When Joe said he was launching a new series called American Detective, I was thrilled. But then, when it finally came out it was only on ID+, Discovery’s streaming service, one that costs five bucks a month and isn’t the least bit compatible with my cable company’s remote. Hey, I’m old. I depend on the closed captions on our large screen TV, and I’m damned if I want to go to the trouble of figuring out how to bounce the program from an iPad to the TV set. I could probably learn, but I DON’ T WANT TO!!! In other words, American Detective was available around the world but not to ordinary TV viewers in … well … the good old US of A!
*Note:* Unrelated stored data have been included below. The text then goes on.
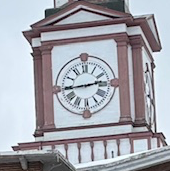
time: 2:44
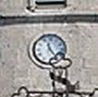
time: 11:23
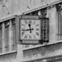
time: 11:43
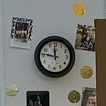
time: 11:46
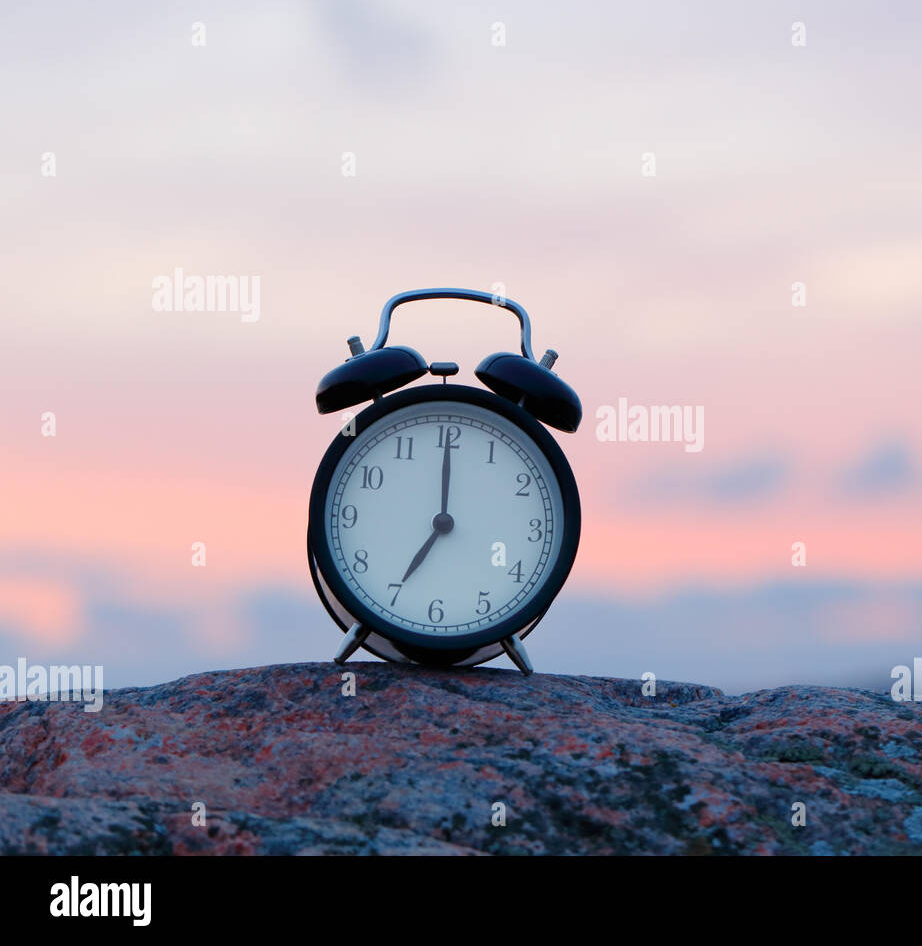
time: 7:00
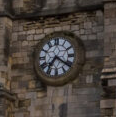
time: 7:21
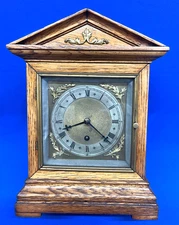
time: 8:21
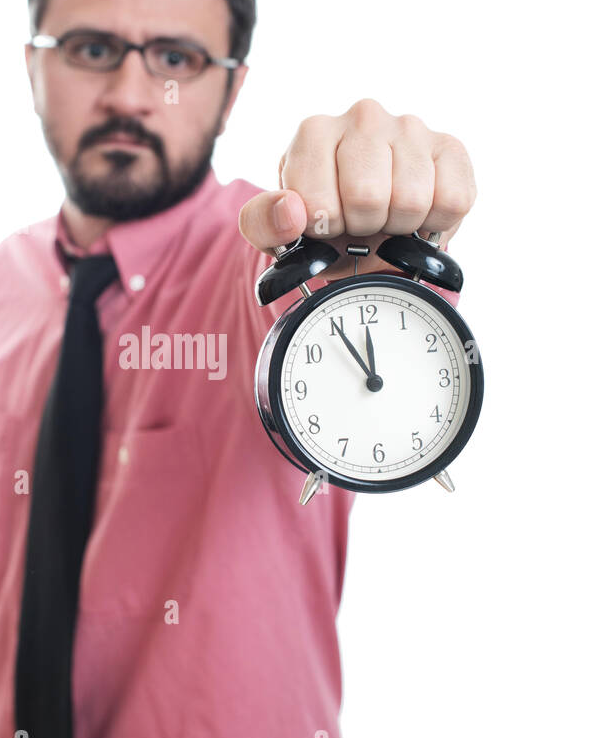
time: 11:54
I wasn’t the only Homicide Hunter who had a bad reaction to the new show’s not being made readily available here. Discovery, it turns out, is a Global Tech Giant, and the American audience just isn’t that important a piece of the whole. Unfortunately, Joe Kenda is totally recognizable, and he’s been forced to take the brunt of fan ire on that score, including more than a little razzing from yours truly.
But this week, Discovery finally relented and the first episode of American Detective aired on ID Discovery. We watched it and thought it well worth waiting for. This morning I got in touch with Joe to let him know how much we had enjoyed it. Just as it was on Homicide Hunter, Joe’s commentary isn’t scripted. He reads the case file and then says what he feels needs saying.
The show is on ID-Discovery. That means it isn’t streaming. That means we’ll have to wait a whole week before the next episode of American Detective shows up on our TV screen, but if waiting a week for the next episode of I Love Lucy was good enough for Lucille Ball, it’s certainly good enough for Joe Kenda and, in my opinion, well worth waiting for.
PS. By the way, a bit of what I think of as “Joe Kenda Speak” has leaked into my books along the way. I’m pretty sure there’s a recognizable “My, my, my,” in Unfinished Business, and a “Homicide is a young man’s game,” in the upcoming Nothing to Lose. After all, writers are the original recyclers, so why not recycle the best?